Dynamic Audio Engineering: We used ffmpeg filter graphs to create seamless crossfades and sidechained the event background noise so it swells when the host pauses to wave at someone.

Challenges we ran into

The biggest boss level challenge was the Acoustic Seam. Transitioning from a studio-recorded human voice to an AI-generated personalized insert while keeping the background festival noise consistent is hard. We had to obsess over volume normalization and matching the room reverb of the event space. Another hurdle was the Wildcard Logic, which involved ensuring that spontaneous interruptions, like a loud concert speaker or a passing runner, felt like genuine accidents rather than scripted events.

Accomplishments that we are proud of

We are incredibly proud of the Real-Time Chaos feature. It is the ultimate psychological unlock for event engagement.

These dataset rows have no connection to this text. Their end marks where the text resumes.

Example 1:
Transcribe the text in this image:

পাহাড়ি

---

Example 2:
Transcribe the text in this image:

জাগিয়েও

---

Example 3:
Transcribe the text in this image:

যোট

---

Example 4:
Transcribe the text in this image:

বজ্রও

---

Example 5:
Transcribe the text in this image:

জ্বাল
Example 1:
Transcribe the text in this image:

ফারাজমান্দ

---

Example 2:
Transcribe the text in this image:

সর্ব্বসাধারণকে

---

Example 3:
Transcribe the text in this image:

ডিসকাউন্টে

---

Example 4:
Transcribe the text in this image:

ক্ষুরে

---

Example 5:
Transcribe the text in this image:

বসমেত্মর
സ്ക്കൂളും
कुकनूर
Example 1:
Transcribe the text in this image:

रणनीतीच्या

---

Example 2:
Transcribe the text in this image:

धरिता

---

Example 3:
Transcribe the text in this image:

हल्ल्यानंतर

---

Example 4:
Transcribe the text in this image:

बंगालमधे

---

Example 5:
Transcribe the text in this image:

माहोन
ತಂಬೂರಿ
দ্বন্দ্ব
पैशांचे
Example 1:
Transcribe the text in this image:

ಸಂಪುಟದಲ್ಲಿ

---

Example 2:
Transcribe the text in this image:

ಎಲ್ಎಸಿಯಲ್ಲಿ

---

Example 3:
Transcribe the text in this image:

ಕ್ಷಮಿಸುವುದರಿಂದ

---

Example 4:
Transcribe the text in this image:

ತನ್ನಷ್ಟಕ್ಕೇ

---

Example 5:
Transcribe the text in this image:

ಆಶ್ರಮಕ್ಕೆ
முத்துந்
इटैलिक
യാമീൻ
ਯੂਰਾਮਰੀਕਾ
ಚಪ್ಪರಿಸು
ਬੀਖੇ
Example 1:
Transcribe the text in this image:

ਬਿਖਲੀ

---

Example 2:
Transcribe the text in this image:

Most event tech tries to be perfect, but we leaned into the messy reality of live events. Seeing the system programmatically inject a "Wait, the keynote is starting, got to go!" moment with the background crowd noise swelling in sync is a total aha moment for anyone who receives the message.

What we learned

We learned that Live trust is built in the details. In a world of polished marketing, attendees crave the authentic and messy energy of being there. We also leveled up our skills in programmatic audio manipulation, realizing that the vibe of a busy lobby is just as important as the actual words being spoken.

What is next for Set Voice

We are heading straight for live production. Our next step is integrating this into RFID check-in systems at conferences to trigger a personalized welcome voice note the second a person walks through the door. We also plan to build a "Venue Library" where organizers can toggle their environment from main stage echo to a quiet VIP lounge to keep their attendee outreach feeling fresh and real throughout a multi-day event.